View this notebook on GitHub or run it yourself on Binder!


Dataframe Plot#

The dataframe plot is used to visualize data logged across multiple experiments as dataframes on a single plot. The dataframes logged to each experiment must have matching schema in order to properly visualize them.

[1]:
import random

import numpy as np
import pandas as pd
import plotly.express as px

from rubicon_ml import Rubicon
from rubicon_ml.viz import DataframePlot

First, we’ll create a few experiments and log a dataframe to each one.

[2]:
DISPLAY_DFS = False

rubicon = Rubicon(persistence="memory", auto_git_enabled=True)
project = rubicon.get_or_create_project("plot comparison")

num_experiments_to_log = 6
data_ranges = [
    (random.randint(0, 15000), random.randint(0, 15000))
    for _ in range(num_experiments_to_log)
]
dates = pd.date_range(start="1/1/2010", end="12/1/2020", freq="MS")

for start, stop in data_ranges:
    data = np.array([list(dates), np.linspace(start, stop, len(dates))])
    data_df = pd.DataFrame.from_records(
        data.T,
        columns=["calendar month", "open accounts"],
    )

    dataframe = project.log_experiment().log_dataframe(data_df, name="open accounts")

    if DISPLAY_DFS:
        print(f"dataframe {dataframe.id}")
        display(data_df.head())

Now, we can instantiate the DataframePlot object with the experiments we just logged.

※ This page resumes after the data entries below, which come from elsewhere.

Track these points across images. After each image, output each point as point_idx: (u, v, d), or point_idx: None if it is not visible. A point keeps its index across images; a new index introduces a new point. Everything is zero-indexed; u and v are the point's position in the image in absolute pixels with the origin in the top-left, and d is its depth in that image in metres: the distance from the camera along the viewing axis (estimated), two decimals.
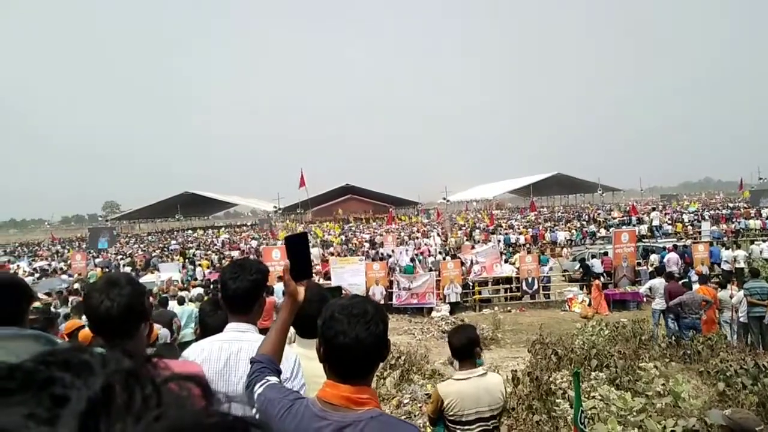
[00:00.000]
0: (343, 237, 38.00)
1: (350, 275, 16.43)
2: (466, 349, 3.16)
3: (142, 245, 44.39)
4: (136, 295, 1.71)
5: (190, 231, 60.06)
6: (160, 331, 6.03)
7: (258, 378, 1.56)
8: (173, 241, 43.77)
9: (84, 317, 5.85)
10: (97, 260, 28.71)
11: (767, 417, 4.99)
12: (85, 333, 5.06)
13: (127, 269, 23.12)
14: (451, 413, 3.05)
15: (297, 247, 1.82)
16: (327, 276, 17.77)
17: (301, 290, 1.79)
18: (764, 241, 21.82)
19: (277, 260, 15.86)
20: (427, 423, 3.70)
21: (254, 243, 35.81)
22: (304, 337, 2.41)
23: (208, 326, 3.01)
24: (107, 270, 21.19)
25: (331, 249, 29.19)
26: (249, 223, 71.73)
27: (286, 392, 1.52)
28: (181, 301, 9.50)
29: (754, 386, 5.39)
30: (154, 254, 32.79)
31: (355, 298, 1.53)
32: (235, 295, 2.15)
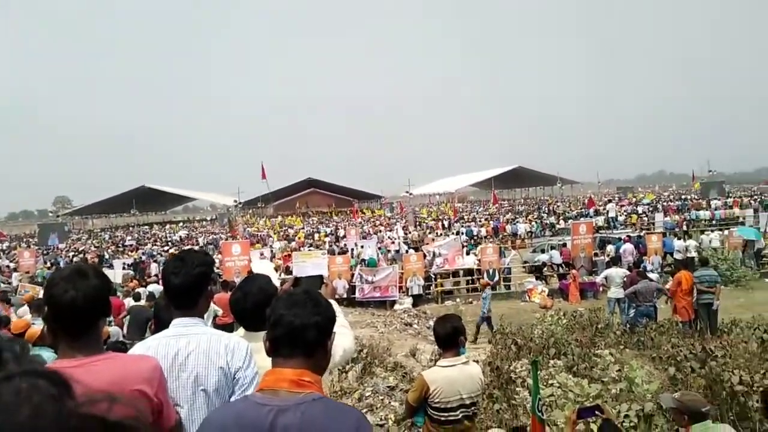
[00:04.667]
0: (307, 230, 37.74)
1: (312, 269, 16.25)
2: (450, 337, 3.22)
3: (95, 241, 42.92)
4: (102, 288, 1.65)
5: (146, 227, 58.35)
6: (111, 329, 5.82)
7: None
8: (128, 237, 42.50)
9: (35, 318, 5.60)
10: (46, 257, 27.60)
11: (714, 398, 5.18)
12: (33, 332, 4.90)
13: None
14: (437, 400, 3.09)
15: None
16: (288, 271, 17.56)
17: None
18: (713, 231, 22.79)
19: (237, 255, 15.56)
20: (404, 415, 3.70)
21: (212, 237, 35.16)
22: (248, 330, 2.35)
23: (163, 321, 2.91)
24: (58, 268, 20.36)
25: (294, 243, 28.93)
26: (208, 218, 70.28)
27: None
28: (137, 298, 9.19)
29: (701, 370, 5.58)
30: (108, 250, 31.78)
31: (306, 290, 1.59)
32: (179, 289, 2.08)
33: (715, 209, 31.87)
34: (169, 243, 35.20)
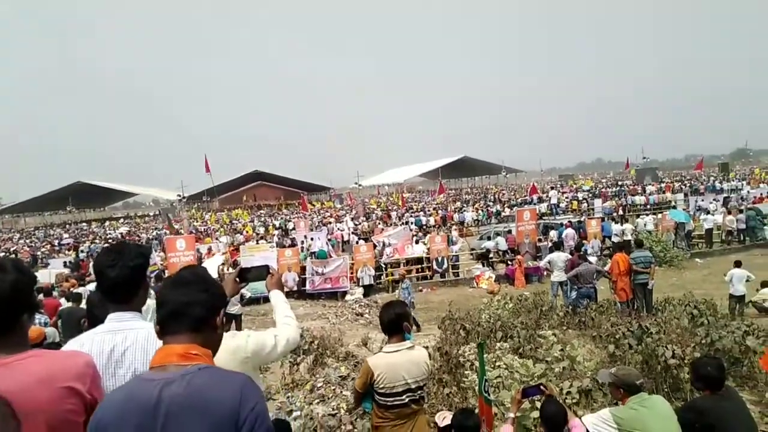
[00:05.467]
0: (255, 223, 37.12)
1: (260, 262, 16.04)
2: (394, 323, 3.24)
3: (28, 240, 40.64)
4: (21, 283, 1.56)
5: (84, 224, 55.71)
6: (47, 330, 5.53)
7: None
8: (65, 235, 40.50)
9: None
10: None
11: (650, 372, 5.47)
12: None
13: None
14: (382, 385, 3.11)
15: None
16: (236, 264, 17.25)
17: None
18: (648, 215, 23.98)
19: (182, 250, 15.11)
20: (353, 402, 3.72)
21: (156, 233, 34.04)
22: None
23: (97, 318, 2.78)
24: None
25: (241, 237, 28.39)
26: (151, 214, 67.89)
27: None
28: (69, 298, 8.71)
29: (638, 346, 5.87)
30: (42, 249, 30.17)
31: (194, 270, 1.67)
32: (115, 283, 1.98)
33: (650, 194, 33.57)
34: (110, 240, 33.75)
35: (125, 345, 1.91)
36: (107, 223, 55.40)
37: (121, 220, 58.36)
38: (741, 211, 20.84)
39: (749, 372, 5.72)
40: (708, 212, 21.90)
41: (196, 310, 1.51)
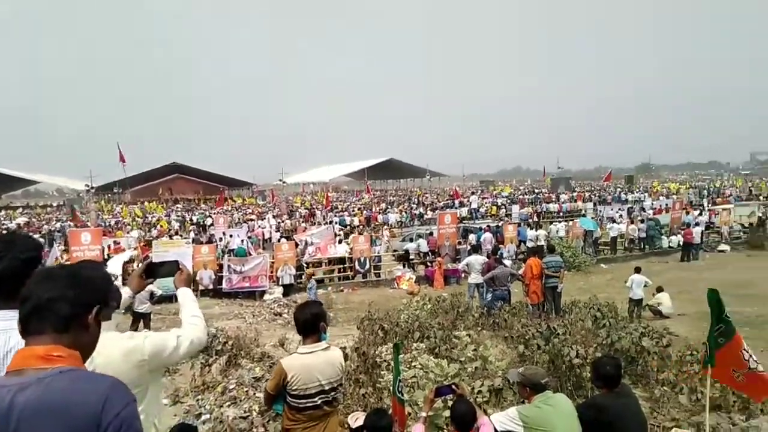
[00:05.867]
0: (171, 217, 35.49)
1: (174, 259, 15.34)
2: (310, 324, 3.19)
3: None
4: None
5: None
6: None
7: None
8: None
9: None
10: None
11: (556, 371, 5.74)
12: None
13: None
14: (295, 387, 3.04)
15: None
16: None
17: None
18: (560, 222, 25.32)
19: (87, 244, 14.16)
20: (265, 405, 3.63)
21: (59, 225, 31.68)
22: None
23: None
24: None
25: (155, 232, 27.07)
26: (55, 204, 63.13)
27: None
28: None
29: (546, 346, 6.15)
30: None
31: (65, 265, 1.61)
32: (1, 278, 1.80)
33: (563, 203, 35.49)
34: (5, 231, 30.98)
35: (9, 346, 1.73)
36: (3, 212, 50.89)
37: (20, 210, 53.81)
38: (642, 221, 22.51)
39: (643, 370, 6.15)
40: (614, 221, 23.45)
41: (61, 307, 1.38)
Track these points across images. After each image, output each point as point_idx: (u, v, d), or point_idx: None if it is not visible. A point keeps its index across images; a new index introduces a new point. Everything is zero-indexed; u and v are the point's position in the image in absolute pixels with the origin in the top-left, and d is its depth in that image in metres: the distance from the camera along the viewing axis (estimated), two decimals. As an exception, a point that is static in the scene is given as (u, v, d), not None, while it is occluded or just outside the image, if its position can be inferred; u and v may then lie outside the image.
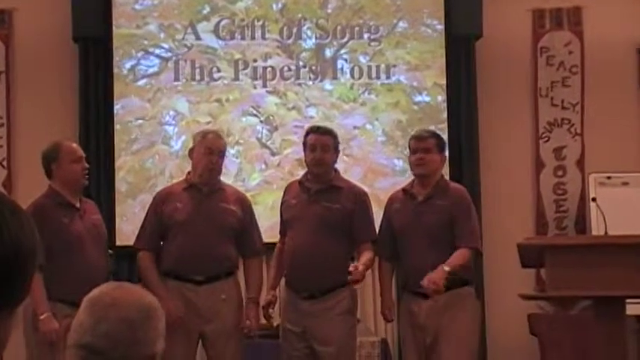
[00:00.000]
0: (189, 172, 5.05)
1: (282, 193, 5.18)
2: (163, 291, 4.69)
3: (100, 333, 1.86)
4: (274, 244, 5.21)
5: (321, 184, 4.92)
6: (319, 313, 4.81)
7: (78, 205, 4.85)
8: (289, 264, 4.92)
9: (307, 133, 5.00)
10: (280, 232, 5.11)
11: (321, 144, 4.89)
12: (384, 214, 5.06)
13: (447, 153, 5.08)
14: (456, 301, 4.80)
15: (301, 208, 4.92)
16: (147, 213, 5.06)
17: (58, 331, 4.57)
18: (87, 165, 4.89)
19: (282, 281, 5.08)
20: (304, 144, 4.98)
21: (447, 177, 6.58)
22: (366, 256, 4.83)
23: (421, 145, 4.91)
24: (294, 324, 4.87)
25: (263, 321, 5.14)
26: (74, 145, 5.00)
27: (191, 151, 5.02)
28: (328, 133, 4.97)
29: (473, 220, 4.92)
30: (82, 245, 4.72)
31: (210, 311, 4.81)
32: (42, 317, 4.58)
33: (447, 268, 4.63)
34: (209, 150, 4.89)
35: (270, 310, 4.96)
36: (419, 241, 4.82)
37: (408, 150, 5.15)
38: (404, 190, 5.02)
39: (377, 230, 5.02)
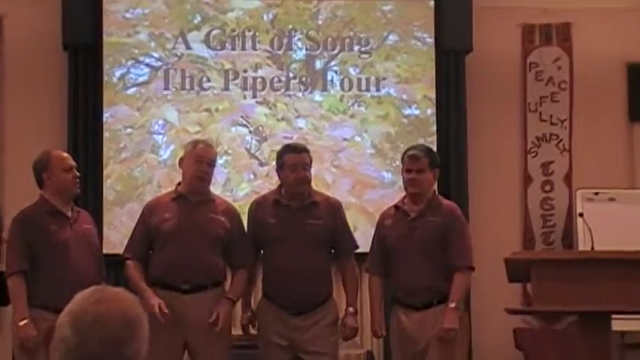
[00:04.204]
0: (179, 183, 5.03)
1: (249, 211, 5.06)
2: (149, 293, 4.71)
3: (84, 355, 1.79)
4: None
5: (300, 201, 4.91)
6: (309, 326, 4.84)
7: (69, 213, 4.83)
8: (277, 282, 4.89)
9: (283, 153, 4.93)
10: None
11: (302, 162, 4.88)
12: (375, 231, 5.06)
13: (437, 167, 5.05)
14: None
15: (286, 227, 4.88)
16: (136, 223, 5.05)
17: (35, 338, 4.56)
18: (77, 174, 4.87)
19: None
20: (281, 165, 4.90)
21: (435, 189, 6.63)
22: (351, 284, 4.96)
23: (415, 166, 4.89)
24: (281, 338, 4.86)
25: (236, 324, 5.16)
26: (64, 154, 4.97)
27: (181, 160, 5.00)
28: (305, 150, 4.96)
29: (466, 238, 4.89)
30: (67, 253, 4.69)
31: (195, 321, 4.80)
32: (20, 323, 4.57)
33: (452, 305, 4.69)
34: (199, 158, 4.88)
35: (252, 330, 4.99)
36: (412, 256, 4.82)
37: (397, 163, 5.15)
38: (396, 206, 5.00)
39: (356, 240, 5.05)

We also need to provide the name of the dataframe we’re plotting. Optionally, provide a Plotly express plotting function as plotting_func to visualize the dataframes with any of Plotly express’ available options.

More on the available Plotly express visualizations can be found in the Plotly express documentation.

We can view the plot right in the notebook with show. The Dash application itself will be running on http://127.0.0.1:8050/ when running locally. Use the serve command to launch the server directly without rendering the widget in the current Python interpreter.

[3]:
DataframePlot(
    experiments=project.experiments(),
    dataframe_name="open accounts",
    x="calendar month",
    y="open accounts",
    plotting_func=px.line,
).show()
Dash is running on http://127.0.0.1:8050/

dataframe-plot